Exercise details. What you return must match the records exactly, line for line.

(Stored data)
◆ ◆ ◆ ◆ ◆ ◆ ◆
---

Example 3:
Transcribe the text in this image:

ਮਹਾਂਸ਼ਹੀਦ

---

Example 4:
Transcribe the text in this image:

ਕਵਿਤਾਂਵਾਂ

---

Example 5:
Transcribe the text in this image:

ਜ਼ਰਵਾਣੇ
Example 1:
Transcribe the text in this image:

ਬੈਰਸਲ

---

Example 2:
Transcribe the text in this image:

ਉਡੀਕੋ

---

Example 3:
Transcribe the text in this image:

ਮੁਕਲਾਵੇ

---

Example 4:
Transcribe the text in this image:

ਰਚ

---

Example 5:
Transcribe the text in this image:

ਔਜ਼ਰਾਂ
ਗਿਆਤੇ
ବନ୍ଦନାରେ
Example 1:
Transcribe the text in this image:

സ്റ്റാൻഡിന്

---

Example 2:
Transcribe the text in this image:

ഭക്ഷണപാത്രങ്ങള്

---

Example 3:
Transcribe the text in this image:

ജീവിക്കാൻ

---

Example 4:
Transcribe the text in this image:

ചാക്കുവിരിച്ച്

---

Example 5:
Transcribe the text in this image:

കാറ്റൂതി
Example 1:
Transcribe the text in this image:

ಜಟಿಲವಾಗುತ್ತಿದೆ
◆ ◆ ◆ ◆ ◆ ◆ ◆
Answer to this exercise.
---

Example 3:
Transcribe the text in this image:

ਮਹਾਂਸ਼ਹੀਦ

---

Example 4:
Transcribe the text in this image:

ਕਵਿਤਾਂਵਾਂ

---

Example 5:
Transcribe the text in this image:

ਜ਼ਰਵਾਣੇ
Example 1:
Transcribe the text in this image:

ਬੈਰਸਲ

---

Example 2:
Transcribe the text in this image:

ਉਡੀਕੋ

---

Example 3:
Transcribe the text in this image:

ਮੁਕਲਾਵੇ

---

Example 4:
Transcribe the text in this image:

ਰਚ

---

Example 5:
Transcribe the text in this image:

ਔਜ਼ਰਾਂ
ਗਿਆਤੇ
ବନ୍ଦନାରେ
Example 1:
Transcribe the text in this image:

സ്റ്റാൻഡിന്

---

Example 2:
Transcribe the text in this image:

ഭക്ഷണപാത്രങ്ങള്

---

Example 3:
Transcribe the text in this image:

ജീവിക്കാൻ

---

Example 4:
Transcribe the text in this image:

ചാക്കുവിരിച്ച്

---

Example 5:
Transcribe the text in this image:

കാറ്റൂതി
Example 1:
Transcribe the text in this image:

ಜಟಿಲವಾಗುತ್ತಿದೆ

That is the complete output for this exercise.